* [PROBLEM TO SOLVE]
Nothing but an exact copy of the data should be output.

* [Extracted records]
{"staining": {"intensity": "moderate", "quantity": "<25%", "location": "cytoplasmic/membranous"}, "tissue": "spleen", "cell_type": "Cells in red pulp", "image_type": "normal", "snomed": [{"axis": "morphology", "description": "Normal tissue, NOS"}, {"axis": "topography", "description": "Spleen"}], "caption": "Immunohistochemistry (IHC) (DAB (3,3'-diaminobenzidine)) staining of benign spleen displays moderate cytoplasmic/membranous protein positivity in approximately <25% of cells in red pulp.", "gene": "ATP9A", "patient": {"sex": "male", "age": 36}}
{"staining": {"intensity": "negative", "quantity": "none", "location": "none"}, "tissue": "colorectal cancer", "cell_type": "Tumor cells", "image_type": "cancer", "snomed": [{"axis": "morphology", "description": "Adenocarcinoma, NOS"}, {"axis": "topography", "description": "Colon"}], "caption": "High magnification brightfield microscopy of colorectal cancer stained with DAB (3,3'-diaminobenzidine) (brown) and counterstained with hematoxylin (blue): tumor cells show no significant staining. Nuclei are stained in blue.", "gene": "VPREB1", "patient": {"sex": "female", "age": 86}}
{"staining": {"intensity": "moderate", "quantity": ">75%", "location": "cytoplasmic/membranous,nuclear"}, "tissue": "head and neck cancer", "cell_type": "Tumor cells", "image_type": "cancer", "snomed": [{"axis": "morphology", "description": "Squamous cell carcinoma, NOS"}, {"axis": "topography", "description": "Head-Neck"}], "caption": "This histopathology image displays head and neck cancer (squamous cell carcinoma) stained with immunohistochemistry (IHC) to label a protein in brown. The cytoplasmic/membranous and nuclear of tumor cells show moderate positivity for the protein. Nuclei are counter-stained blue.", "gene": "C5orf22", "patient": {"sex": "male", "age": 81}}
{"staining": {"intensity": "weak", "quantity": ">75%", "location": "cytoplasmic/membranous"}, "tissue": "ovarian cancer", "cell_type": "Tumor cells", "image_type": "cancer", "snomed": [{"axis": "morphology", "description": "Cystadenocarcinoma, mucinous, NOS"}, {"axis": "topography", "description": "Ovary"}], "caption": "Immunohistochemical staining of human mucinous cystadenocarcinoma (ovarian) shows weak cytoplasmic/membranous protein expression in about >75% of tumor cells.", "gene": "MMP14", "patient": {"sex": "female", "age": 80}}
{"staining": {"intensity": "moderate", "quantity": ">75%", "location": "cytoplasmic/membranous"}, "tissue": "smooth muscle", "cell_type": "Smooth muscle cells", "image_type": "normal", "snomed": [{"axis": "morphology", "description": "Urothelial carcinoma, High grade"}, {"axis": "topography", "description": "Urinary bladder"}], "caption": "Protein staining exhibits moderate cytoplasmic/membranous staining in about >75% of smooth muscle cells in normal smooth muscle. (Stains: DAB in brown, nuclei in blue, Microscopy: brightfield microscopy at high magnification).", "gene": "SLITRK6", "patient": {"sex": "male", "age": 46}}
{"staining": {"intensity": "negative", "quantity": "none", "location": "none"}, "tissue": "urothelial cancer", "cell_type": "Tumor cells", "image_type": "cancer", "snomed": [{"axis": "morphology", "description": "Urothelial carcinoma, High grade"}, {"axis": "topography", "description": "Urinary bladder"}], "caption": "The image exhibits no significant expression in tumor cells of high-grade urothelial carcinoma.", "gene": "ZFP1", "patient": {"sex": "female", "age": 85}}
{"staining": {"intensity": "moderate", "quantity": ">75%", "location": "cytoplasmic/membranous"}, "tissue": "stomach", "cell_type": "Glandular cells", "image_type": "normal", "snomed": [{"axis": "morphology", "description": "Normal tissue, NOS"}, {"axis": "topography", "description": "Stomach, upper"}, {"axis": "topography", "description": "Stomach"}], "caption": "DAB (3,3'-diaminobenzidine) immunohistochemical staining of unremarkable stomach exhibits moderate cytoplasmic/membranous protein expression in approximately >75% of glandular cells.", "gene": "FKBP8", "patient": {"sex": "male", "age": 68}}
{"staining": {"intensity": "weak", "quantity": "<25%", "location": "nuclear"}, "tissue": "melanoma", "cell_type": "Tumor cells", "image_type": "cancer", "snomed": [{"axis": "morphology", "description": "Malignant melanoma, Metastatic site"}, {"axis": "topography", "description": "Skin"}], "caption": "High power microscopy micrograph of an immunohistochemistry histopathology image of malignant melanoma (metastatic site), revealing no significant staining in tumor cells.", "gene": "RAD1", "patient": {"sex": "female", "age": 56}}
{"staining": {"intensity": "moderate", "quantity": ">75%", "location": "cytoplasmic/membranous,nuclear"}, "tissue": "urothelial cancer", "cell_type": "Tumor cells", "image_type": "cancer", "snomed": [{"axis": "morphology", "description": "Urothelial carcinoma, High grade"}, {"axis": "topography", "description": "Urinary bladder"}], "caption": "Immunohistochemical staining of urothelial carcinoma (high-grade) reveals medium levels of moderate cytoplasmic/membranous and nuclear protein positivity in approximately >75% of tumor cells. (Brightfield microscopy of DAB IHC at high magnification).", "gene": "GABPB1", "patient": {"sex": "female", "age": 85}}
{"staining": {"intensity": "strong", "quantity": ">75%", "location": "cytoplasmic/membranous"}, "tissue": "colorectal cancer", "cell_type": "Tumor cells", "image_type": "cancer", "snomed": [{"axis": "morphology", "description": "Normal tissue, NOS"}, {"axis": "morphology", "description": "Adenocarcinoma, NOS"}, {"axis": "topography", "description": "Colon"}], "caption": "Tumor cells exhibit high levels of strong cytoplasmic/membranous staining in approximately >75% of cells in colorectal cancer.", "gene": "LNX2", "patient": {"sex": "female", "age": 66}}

* [REPLY]
{"staining": {"intensity": "moderate", "quantity": "<25%", "location": "cytoplasmic/membranous"}, "tissue": "spleen", "cell_type": "Cells in red pulp", "image_type": "normal", "snomed": [{"axis": "morphology", "description": "Normal tissue, NOS"}, {"axis": "topography", "description": "Spleen"}], "caption": "Immunohistochemistry (IHC) (DAB (3,3'-diaminobenzidine)) staining of benign spleen displays moderate cytoplasmic/membranous protein positivity in approximately <25% of cells in red pulp.", "gene": "ATP9A", "patient": {"sex": "male", "age": 36}}
{"staining": {"intensity": "negative", "quantity": "none", "location": "none"}, "tissue": "colorectal cancer", "cell_type": "Tumor cells", "image_type": "cancer", "snomed": [{"axis": "morphology", "description": "Adenocarcinoma, NOS"}, {"axis": "topography", "description": "Colon"}], "caption": "High magnification brightfield microscopy of colorectal cancer stained with DAB (3,3'-diaminobenzidine) (brown) and counterstained with hematoxylin (blue): tumor cells show no significant staining. Nuclei are stained in blue.", "gene": "VPREB1", "patient": {"sex": "female", "age": 86}}
{"staining": {"intensity": "moderate", "quantity": ">75%", "location": "cytoplasmic/membranous,nuclear"}, "tissue": "head and neck cancer", "cell_type": "Tumor cells", "image_type": "cancer", "snomed": [{"axis": "morphology", "description": "Squamous cell carcinoma, NOS"}, {"axis": "topography", "description": "Head-Neck"}], "caption": "This histopathology image displays head and neck cancer (squamous cell carcinoma) stained with immunohistochemistry (IHC) to label a protein in brown. The cytoplasmic/membranous and nuclear of tumor cells show moderate positivity for the protein. Nuclei are counter-stained blue.", "gene": "C5orf22", "patient": {"sex": "male", "age": 81}}
{"staining": {"intensity": "weak", "quantity": ">75%", "location": "cytoplasmic/membranous"}, "tissue": "ovarian cancer", "cell_type": "Tumor cells", "image_type": "cancer", "snomed": [{"axis": "morphology", "description": "Cystadenocarcinoma, mucinous, NOS"}, {"axis": "topography", "description": "Ovary"}], "caption": "Immunohistochemical staining of human mucinous cystadenocarcinoma (ovarian) shows weak cytoplasmic/membranous protein expression in about >75% of tumor cells.", "gene": "MMP14", "patient": {"sex": "female", "age": 80}}
{"staining": {"intensity": "moderate", "quantity": ">75%", "location": "cytoplasmic/membranous"}, "tissue": "smooth muscle", "cell_type": "Smooth muscle cells", "image_type": "normal", "snomed": [{"axis": "morphology", "description": "Urothelial carcinoma, High grade"}, {"axis": "topography", "description": "Urinary bladder"}], "caption": "Protein staining exhibits moderate cytoplasmic/membranous staining in about >75% of smooth muscle cells in normal smooth muscle. (Stains: DAB in brown, nuclei in blue, Microscopy: brightfield microscopy at high magnification).", "gene": "SLITRK6", "patient": {"sex": "male", "age": 46}}
{"staining": {"intensity": "negative", "quantity": "none", "location": "none"}, "tissue": "urothelial cancer", "cell_type": "Tumor cells", "image_type": "cancer", "snomed": [{"axis": "morphology", "description": "Urothelial carcinoma, High grade"}, {"axis": "topography", "description": "Urinary bladder"}], "caption": "The image exhibits no significant expression in tumor cells of high-grade urothelial carcinoma.", "gene": "ZFP1", "patient": {"sex": "female", "age": 85}}
{"staining": {"intensity": "moderate", "quantity": ">75%", "location": "cytoplasmic/membranous"}, "tissue": "stomach", "cell_type": "Glandular cells", "image_type": "normal", "snomed": [{"axis": "morphology", "description": "Normal tissue, NOS"}, {"axis": "topography", "description": "Stomach, upper"}, {"axis": "topography", "description": "Stomach"}], "caption": "DAB (3,3'-diaminobenzidine) immunohistochemical staining of unremarkable stomach exhibits moderate cytoplasmic/membranous protein expression in approximately >75% of glandular cells.", "gene": "FKBP8", "patient": {"sex": "male", "age": 68}}
{"staining": {"intensity": "weak", "quantity": "<25%", "location": "nuclear"}, "tissue": "melanoma", "cell_type": "Tumor cells", "image_type": "cancer", "snomed": [{"axis": "morphology", "description": "Malignant melanoma, Metastatic site"}, {"axis": "topography", "description": "Skin"}], "caption": "High power microscopy micrograph of an immunohistochemistry histopathology image of malignant melanoma (metastatic site), revealing no significant staining in tumor cells.", "gene": "RAD1", "patient": {"sex": "female", "age": 56}}
{"staining": {"intensity": "moderate", "quantity": ">75%", "location": "cytoplasmic/membranous,nuclear"}, "tissue": "urothelial cancer", "cell_type": "Tumor cells", "image_type": "cancer", "snomed": [{"axis": "morphology", "description": "Urothelial carcinoma, High grade"}, {"axis": "topography", "description": "Urinary bladder"}], "caption": "Immunohistochemical staining of urothelial carcinoma (high-grade) reveals medium levels of moderate cytoplasmic/membranous and nuclear protein positivity in approximately >75% of tumor cells. (Brightfield microscopy of DAB IHC at high magnification).", "gene": "GABPB1", "patient": {"sex": "female", "age": 85}}
{"staining": {"intensity": "strong", "quantity": ">75%", "location": "cytoplasmic/membranous"}, "tissue": "colorectal cancer", "cell_type": "Tumor cells", "image_type": "cancer", "snomed": [{"axis": "morphology", "description": "Normal tissue, NOS"}, {"axis": "morphology", "description": "Adenocarcinoma, NOS"}, {"axis": "topography", "description": "Colon"}], "caption": "Tumor cells exhibit high levels of strong cytoplasmic/membranous staining in approximately >75% of cells in colorectal cancer.", "gene": "LNX2", "patient": {"sex": "female", "age": 66}}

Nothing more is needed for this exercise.